#### Texte fourni
Quatre années de transmission
Sa nomination est l’aboutissement d’une transition préparée dans la durée. Pendant quatre ans, Clémentine Reyboubet a travaillé aux côtés de Richard Dailly, l’œnologue qui accompagne EPC depuis sa création. Assemblages, vinifications, élaboration des liqueurs de dosage et relations avec les vignerons partenaires : elle s’est formée au plus près des vins et du style de la Maison.
Richard Dailly lui a progressivement confié davantage de responsabilités, jusqu’au pilotage des deux dernières vendanges. En lui remettant aujourd’hui les clés de la cave, il conclut une transmission fondée sur la confiance, l’expérience et un apprentissage mené millésime après millésime.
Cette nomination raconte aussi une évolution plus large du monde du champagne. À 28 ans, Clémentine Reyboubet accède à une fonction encore majoritairement occupée par des profils plus âgés et souvent masculins. Champagne EPC la présente comme la plus jeune cheffe de caves d’une Maison de Champagne. Au-delà du symbole, son parcours illustre la capacité d’une nouvelle génération à conjuguer formation scientifique, compréhension des marchés et attachement au travail du vin.

#### Exercice 1
Indiquez si chaque affirmation concorde avec le texte fourni, en répondant par oui ou par non et en citant les mots décisifs du texte. (a) Clémentine Reyboubet a travaillé quatre ans aux côtés de Richard Dailly. (b) Elle a piloté les trois dernières vendanges. (c) Elle a 28 ans lors de sa nomination.
#### Exercice 2
Mettez à jour le passage du texte fourni qui s’ouvre sur les mots contenant « Cette nomination raconte » et se ferme sur « travail du vin. », en remplaçant « nouvelle génération » par « jeune génération ».

#### Données fournies
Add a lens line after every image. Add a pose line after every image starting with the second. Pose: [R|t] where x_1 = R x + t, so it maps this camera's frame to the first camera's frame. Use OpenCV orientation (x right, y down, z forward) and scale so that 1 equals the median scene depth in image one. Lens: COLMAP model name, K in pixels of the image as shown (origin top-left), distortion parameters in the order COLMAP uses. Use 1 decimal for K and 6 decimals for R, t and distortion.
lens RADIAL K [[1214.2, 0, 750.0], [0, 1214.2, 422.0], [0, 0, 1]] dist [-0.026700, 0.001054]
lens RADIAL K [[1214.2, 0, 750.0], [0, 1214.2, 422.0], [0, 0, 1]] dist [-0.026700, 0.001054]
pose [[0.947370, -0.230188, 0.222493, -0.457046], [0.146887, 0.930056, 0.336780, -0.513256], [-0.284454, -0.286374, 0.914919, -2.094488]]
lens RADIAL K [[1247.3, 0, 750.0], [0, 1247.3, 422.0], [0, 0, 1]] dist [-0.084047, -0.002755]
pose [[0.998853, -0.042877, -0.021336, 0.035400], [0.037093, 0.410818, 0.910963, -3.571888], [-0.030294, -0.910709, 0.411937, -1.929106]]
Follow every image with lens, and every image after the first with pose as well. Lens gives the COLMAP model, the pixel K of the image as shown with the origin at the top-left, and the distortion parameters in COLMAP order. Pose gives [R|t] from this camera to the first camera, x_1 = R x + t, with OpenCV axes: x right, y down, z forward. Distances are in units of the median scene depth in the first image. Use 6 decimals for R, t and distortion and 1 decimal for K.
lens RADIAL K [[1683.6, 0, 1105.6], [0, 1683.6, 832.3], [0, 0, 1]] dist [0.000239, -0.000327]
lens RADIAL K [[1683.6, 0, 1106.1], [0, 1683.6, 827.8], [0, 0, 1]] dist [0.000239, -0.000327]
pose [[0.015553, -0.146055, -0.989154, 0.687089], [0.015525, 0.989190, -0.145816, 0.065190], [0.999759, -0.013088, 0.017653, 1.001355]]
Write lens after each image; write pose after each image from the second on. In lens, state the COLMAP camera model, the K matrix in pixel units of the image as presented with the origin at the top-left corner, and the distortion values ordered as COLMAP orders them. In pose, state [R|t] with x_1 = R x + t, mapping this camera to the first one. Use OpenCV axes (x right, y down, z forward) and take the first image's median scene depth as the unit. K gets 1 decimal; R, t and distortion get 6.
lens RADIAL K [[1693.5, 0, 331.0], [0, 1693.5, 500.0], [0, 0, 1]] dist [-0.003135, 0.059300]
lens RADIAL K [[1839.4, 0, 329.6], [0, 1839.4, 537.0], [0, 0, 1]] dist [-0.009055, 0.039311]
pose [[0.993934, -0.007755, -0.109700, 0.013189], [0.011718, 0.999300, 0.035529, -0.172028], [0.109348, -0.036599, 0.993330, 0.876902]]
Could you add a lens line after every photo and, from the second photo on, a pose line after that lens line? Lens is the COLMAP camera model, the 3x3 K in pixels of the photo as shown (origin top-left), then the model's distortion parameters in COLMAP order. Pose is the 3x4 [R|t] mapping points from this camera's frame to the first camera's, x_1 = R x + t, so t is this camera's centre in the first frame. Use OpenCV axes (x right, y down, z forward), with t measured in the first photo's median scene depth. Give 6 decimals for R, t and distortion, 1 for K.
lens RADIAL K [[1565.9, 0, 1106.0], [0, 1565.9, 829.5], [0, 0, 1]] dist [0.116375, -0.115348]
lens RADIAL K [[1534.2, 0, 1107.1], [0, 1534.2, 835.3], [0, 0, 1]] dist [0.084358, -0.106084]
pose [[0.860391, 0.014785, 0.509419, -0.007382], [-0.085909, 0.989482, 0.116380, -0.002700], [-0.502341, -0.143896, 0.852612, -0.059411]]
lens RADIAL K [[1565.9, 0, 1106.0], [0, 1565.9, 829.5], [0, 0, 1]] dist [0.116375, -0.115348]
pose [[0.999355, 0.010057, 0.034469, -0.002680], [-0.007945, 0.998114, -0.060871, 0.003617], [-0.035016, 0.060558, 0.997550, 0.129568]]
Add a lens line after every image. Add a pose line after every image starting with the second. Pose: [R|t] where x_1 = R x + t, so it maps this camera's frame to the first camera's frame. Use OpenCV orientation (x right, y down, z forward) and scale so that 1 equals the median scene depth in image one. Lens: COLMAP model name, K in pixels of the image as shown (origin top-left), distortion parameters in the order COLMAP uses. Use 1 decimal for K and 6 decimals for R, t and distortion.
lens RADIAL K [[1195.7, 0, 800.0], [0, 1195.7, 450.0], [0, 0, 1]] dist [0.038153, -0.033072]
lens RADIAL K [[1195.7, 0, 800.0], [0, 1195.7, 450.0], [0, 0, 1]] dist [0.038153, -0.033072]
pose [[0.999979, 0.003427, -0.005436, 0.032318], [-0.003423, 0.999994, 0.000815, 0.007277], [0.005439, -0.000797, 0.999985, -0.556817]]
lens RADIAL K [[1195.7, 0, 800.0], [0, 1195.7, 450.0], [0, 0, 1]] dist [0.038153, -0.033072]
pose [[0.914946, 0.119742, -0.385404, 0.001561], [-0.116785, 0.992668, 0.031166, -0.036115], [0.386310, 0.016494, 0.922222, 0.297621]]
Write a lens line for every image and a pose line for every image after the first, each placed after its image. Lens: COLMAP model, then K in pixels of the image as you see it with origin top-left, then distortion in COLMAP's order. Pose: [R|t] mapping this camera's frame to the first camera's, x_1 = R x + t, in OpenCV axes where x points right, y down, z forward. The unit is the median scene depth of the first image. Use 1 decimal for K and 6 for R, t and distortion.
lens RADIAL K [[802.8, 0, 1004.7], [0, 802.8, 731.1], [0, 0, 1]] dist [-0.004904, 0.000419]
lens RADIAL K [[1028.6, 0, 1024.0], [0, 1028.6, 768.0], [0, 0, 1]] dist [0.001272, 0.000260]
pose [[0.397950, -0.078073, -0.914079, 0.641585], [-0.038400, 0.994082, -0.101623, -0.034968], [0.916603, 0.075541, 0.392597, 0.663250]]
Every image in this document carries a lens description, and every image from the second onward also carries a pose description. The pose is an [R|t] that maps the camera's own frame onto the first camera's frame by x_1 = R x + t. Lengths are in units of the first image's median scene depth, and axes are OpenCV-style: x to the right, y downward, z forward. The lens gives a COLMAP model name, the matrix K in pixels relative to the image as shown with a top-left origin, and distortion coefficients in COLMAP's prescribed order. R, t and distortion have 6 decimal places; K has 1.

#### Réponse attendue 1
(a) Oui : « Pendant quatre ans, Clémentine Reyboubet a travaillé aux côtés de Richard Dailly ».
(b) Non : « jusqu’au pilotage des deux dernières vendanges ».
(c) Oui : « À 28 ans, Clémentine Reyboubet accède à une fonction ».

#### Réponse attendue 2
Cette nomination raconte aussi une évolution plus large du monde du champagne. À 28 ans, Clémentine Reyboubet accède à une fonction encore majoritairement occupée par des profils plus âgés et souvent masculins. Champagne EPC la présente comme la plus jeune cheffe de caves d’une Maison de Champagne. Au-delà du symbole, son parcours illustre la capacité d’une jeune génération à conjuguer formation scientifique, compréhension des marchés et attachement au travail du vin.